(Passage to read begins)

Anyone who has seen a "composite photograph of the average American" has had a morbid distrust of all "composites" ever since. But the "composite Dartmouth man" in the Investigation of Time plays no dull, uninteresting part. He is not a mere paper-weights figure. He steps out from the statistics with an individuality of his own. That he is a man of taste and refinement is borne out by the fact that he allows forty minutes each day for dressing, and on Sundays ten minutes more. He is a man of varied interests, spending half an hour a day at the movies, twenty minutes at cards, and half an hour at football games and other college events.

But the chief recreation at Hanover as conversation, to which an hour and a half is devoted a day. A half hour on week days and forty minutes on Sundays are allotted to correspondence; but by the time the Average Dartmouth Man is a senior he finds letter-writing taking twice as much of his time as it did freshman year. Even as a senior, however, he cares but little for girls and music and things like that Music entered into his freshman life only eleven hundredths of an hour each day and girls three hundredths, and as a senior the two together absorb his attention for only twenty seven hundredths of one hour out of the twenty-four.

The "Dartmouth" has pointed the way. This attractive, irreproachable, Average Dartmouth Man, statistical as he is holds much interest and conjures up the prospect of a Composite Son of Harvard. Does he spend four hours of his day outside of classes, in study? Can he claim a fifty-five hour working week, lumping together studies, classes, and everything else that can be brought under the head of work?

(Passage to read ends)
(Data records begins)

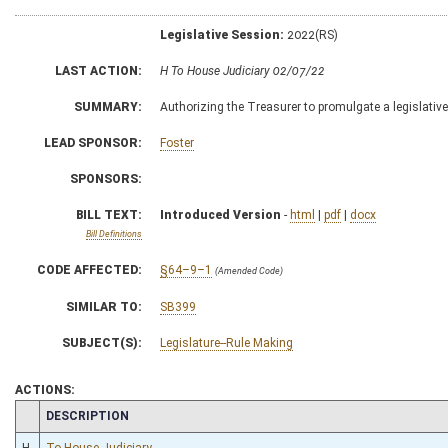
Legislative Session:
2022(RS)
LAST ACTION:
H To House Judiciary 02/07/22
SUMMARY:
Authorizing the Treasurer to promulgate a legislativ
LEAD SPONSOR:
Foster
SPONSORS:
BILL TEXT:
Introduced Version
-
html
|
pdf
|
docx
Bill Definitions
CODE AFFECTED:
§64–9–1
(Amended Code)
SIMILAR TO:
SB399
SUBJECT(S):
Legislature--Rule Making
ACTIONS:
CHAMBER
DESCRIPTION
H
To House Judiciary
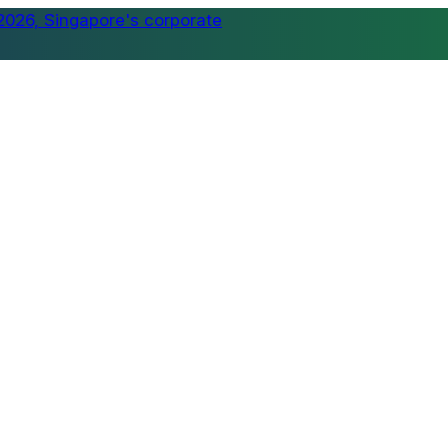
tball tournament supporting meaningful causes →
⚽ Join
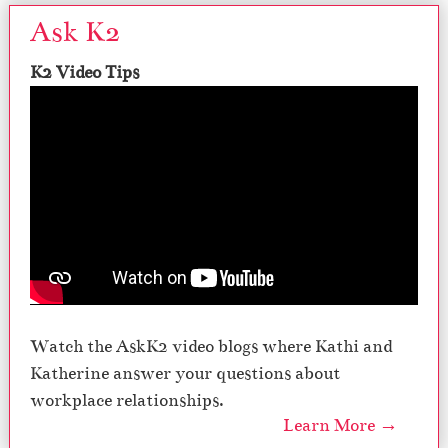
Ask K2
K2 Video Tips
Watch the AskK2 video blogs where Kathi and
Katherine answer your questions about
workplace relationships.
Learn More →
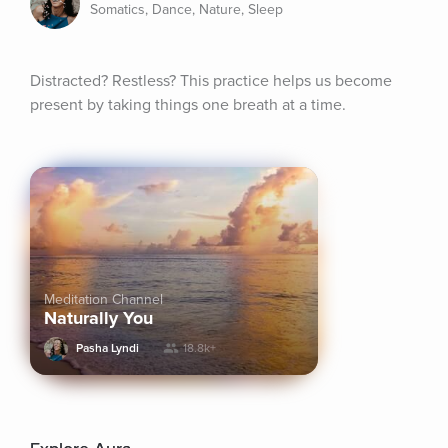
Somatics, Dance, Nature, Sleep
Distracted? Restless? This practice helps us become 
present by taking things one breath at a time.
Meditation Channel
Naturally You
Pasha Lyndi
18.8k+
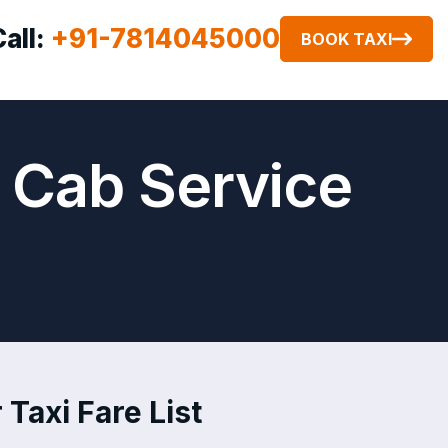
Call:
+91-7814045000
BOOK TAXI
r Cab Service
 Taxi Fare List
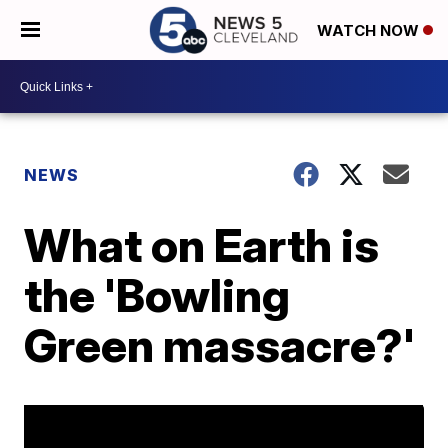
WATCH NOW
NEWS
What on Earth is
the 'Bowling
Green massacre?'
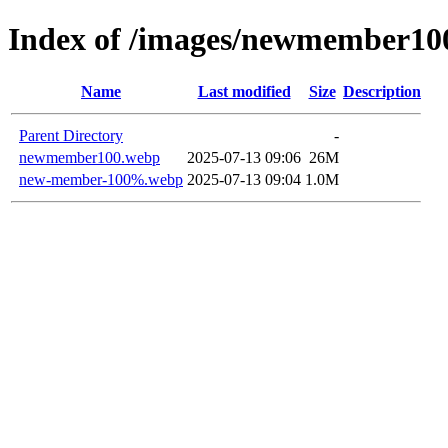
Index of /images/newmember10
Name
Last modified
Size
Description
Parent Directory
-
newmember100.webp
2025-07-13 09:06
26M
new-member-100%.webp
2025-07-13 09:04
1.0M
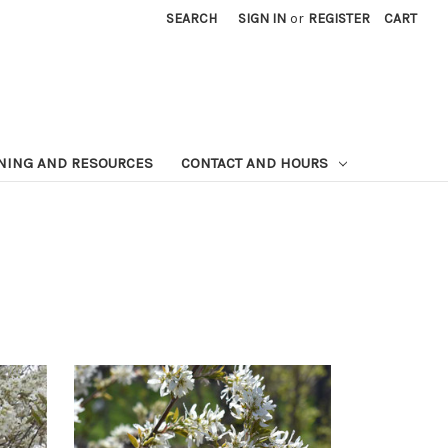
SEARCH
SIGN IN
or
REGISTER
CART
NING AND RESOURCES
CONTACT AND HOURS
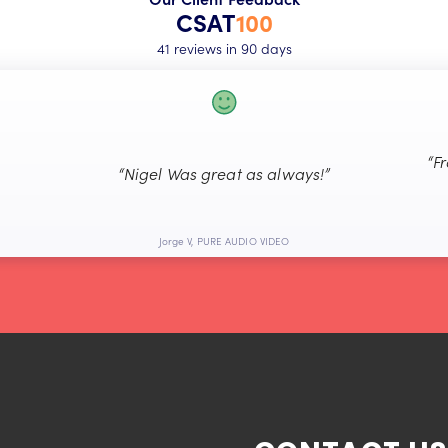
CSAT
100
41 reviews in 90 days
“F
“Nigel Was great as always!”
Jorge V, PURE AUDIO VIDEO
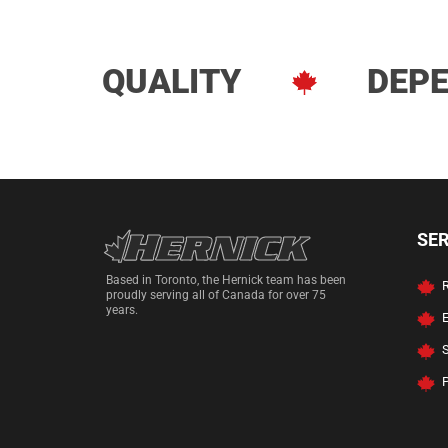
QUALITY
DEPE
Hernick Automoti
SE
Based in Toronto, the Hernick team has been
R
proudly serving all of Canada for over 75
years.
P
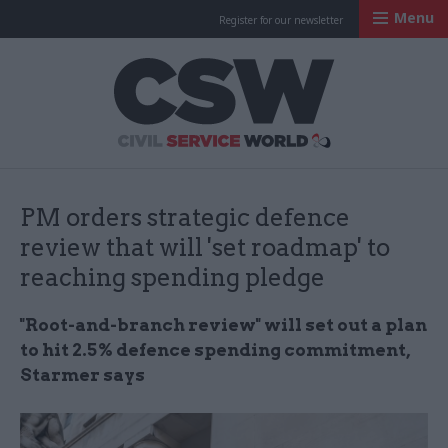
Menu
Register for our newsletter
Civil Service Worl
PM orders strategic defence
review that will 'set roadmap' to
reaching spending pledge
"Root-and-branch review" will set out a plan
to hit 2.5% defence spending commitment,
Starmer says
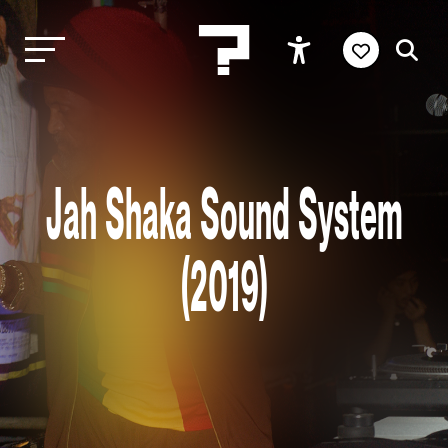
Jah Shaka Sound System
(2019)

(Data records ends)

_Work instructions:_
(1) Reproduce the section of the passage on the composite Dartmouth man starting with "But the chief" and going on through "of the twenty-four.".
(2) According to the passage on the composite Dartmouth man, how much time does he allow each day for dressing?
(3) Write the next part of the passage on the composite Dartmouth man, picking up after its final sentence.

_Activity answers:_
(1)
But the chief recreation at Hanover as conversation, to which an hour and a half is devoted a day. A half hour on week days and forty minutes on Sundays are allotted to correspondence; but by the time the Average Dartmouth Man is a senior he finds letter-writing taking twice as much of his time as it did freshman year. Even as a senior, however, he cares but little for girls and music and things like that Music entered into his freshman life only eleven hundredths of an hour each day and girls three hundredths, and as a senior the two together absorb his attention for only twenty seven hundredths of one hour out of the twenty-four.

(2) Forty minutes each day.

(3)
Before poking fun in earnest at the Dartmouth Investigation of Time its real value should not be underestimated. It is only by some such wholesale stock-taking, individually and collectively, that it is possible to hold up the glass for the undergraduate to see himself. John and Charles Wesley were much laughed at in Oxford and nicknamed "Methodists" because of their adherence to a plan; but their "Method" spread until their religious followers are among the millions.

A Princeton wit, replying to the charge often made against the "New Jersey prep-school," says that Princeton is not a "country club. It is a roadhouse,--on the Road to Knowledge." We cannot claim more for ourselves than that. But it remains for the Dartmouth Investigation of Time to give a cross-section showing the life of the college as it is, with athletics, studies, and the much-misused word "activities" in their, proper proportions. Only when statistics like these are brought to the surface, is it possible to go beyond the title "Institution of Learning."